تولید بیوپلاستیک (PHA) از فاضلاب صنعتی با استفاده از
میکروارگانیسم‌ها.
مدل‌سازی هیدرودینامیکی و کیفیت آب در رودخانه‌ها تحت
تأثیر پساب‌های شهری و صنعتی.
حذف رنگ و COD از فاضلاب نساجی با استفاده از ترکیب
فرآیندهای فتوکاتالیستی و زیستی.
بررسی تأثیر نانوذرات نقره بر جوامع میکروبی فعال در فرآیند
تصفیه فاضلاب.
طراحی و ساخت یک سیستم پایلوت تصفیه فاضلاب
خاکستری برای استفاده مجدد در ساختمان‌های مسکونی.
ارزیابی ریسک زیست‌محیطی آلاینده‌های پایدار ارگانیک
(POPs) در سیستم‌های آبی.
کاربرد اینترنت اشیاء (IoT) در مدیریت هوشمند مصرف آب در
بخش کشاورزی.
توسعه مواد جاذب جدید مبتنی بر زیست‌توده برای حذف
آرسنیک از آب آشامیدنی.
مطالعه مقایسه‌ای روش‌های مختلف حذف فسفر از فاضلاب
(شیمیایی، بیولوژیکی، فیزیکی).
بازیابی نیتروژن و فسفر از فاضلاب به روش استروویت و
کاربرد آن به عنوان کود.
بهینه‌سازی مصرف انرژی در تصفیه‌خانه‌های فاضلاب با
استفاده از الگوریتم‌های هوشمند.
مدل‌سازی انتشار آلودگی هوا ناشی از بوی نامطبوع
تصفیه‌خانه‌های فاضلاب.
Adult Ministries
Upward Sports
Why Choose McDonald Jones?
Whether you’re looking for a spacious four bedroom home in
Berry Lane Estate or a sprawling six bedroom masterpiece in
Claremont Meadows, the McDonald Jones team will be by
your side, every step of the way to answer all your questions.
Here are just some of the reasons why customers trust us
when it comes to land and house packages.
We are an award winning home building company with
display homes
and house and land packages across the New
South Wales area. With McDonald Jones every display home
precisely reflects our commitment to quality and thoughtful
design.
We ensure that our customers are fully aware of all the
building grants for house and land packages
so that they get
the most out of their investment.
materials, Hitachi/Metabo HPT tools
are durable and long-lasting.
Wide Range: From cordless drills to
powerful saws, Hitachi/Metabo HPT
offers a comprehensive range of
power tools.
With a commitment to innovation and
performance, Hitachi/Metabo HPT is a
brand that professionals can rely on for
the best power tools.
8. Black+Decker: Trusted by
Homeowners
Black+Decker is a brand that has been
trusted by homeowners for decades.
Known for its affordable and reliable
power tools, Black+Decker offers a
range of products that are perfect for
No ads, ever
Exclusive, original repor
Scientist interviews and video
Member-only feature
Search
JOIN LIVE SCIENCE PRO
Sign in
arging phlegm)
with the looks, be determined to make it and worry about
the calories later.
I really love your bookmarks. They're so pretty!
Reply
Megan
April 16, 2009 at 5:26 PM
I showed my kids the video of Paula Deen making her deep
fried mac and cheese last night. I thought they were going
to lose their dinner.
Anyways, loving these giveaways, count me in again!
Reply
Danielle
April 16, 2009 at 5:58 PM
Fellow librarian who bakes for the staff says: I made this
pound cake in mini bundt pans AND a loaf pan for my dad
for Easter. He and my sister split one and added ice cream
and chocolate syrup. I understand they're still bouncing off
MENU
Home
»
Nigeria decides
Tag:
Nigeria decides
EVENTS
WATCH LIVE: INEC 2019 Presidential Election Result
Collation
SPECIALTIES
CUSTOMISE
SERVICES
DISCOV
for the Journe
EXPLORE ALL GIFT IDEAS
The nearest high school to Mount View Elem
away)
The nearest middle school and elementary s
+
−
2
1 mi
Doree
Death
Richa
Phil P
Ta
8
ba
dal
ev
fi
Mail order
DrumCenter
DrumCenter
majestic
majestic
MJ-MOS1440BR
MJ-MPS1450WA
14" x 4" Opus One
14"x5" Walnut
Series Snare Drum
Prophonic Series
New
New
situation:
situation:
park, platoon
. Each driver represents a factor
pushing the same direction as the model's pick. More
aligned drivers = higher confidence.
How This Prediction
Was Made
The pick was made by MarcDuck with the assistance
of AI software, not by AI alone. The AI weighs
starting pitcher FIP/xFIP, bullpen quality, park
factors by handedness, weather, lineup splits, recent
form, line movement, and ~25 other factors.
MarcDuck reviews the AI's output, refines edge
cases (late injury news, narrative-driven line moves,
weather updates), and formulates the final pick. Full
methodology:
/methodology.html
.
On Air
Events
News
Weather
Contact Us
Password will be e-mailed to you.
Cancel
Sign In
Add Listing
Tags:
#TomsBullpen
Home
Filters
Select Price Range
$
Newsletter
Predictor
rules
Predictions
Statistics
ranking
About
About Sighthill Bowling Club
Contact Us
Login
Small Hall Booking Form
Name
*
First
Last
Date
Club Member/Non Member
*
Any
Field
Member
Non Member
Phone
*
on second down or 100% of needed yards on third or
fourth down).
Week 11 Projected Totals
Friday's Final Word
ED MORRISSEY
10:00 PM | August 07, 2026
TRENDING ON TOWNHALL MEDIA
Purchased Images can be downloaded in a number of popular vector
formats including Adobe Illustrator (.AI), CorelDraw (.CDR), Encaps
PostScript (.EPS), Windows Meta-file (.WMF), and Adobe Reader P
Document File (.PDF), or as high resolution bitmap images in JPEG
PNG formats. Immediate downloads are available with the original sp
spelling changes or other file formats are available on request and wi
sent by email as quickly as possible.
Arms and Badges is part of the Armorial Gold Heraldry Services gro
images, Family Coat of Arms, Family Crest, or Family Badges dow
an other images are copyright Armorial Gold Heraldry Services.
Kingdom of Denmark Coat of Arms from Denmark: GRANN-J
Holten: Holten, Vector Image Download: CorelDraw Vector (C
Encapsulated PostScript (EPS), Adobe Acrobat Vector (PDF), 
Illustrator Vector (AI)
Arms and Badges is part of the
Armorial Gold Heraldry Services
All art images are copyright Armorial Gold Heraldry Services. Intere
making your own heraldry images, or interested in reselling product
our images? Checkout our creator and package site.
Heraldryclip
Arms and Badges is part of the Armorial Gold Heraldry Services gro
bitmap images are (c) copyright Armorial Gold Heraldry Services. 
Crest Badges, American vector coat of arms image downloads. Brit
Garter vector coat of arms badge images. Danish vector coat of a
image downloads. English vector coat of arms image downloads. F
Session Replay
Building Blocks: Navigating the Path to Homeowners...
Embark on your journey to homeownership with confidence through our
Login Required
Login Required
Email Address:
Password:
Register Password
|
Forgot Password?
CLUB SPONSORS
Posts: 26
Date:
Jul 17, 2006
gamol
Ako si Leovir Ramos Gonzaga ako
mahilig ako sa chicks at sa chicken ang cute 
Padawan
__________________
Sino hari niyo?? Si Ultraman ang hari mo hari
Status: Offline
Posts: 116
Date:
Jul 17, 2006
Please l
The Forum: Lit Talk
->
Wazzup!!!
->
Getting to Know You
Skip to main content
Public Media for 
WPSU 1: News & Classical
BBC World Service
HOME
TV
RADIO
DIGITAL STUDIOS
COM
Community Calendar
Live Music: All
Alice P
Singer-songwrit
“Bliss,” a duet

> What is needed:
Using the listing above, show each line holding the string "Jones".

> Result of the exercise:
Why Choose McDonald Jones?
Claremont Meadows, the McDonald Jones team will be by
South Wales area. With McDonald Jones every display home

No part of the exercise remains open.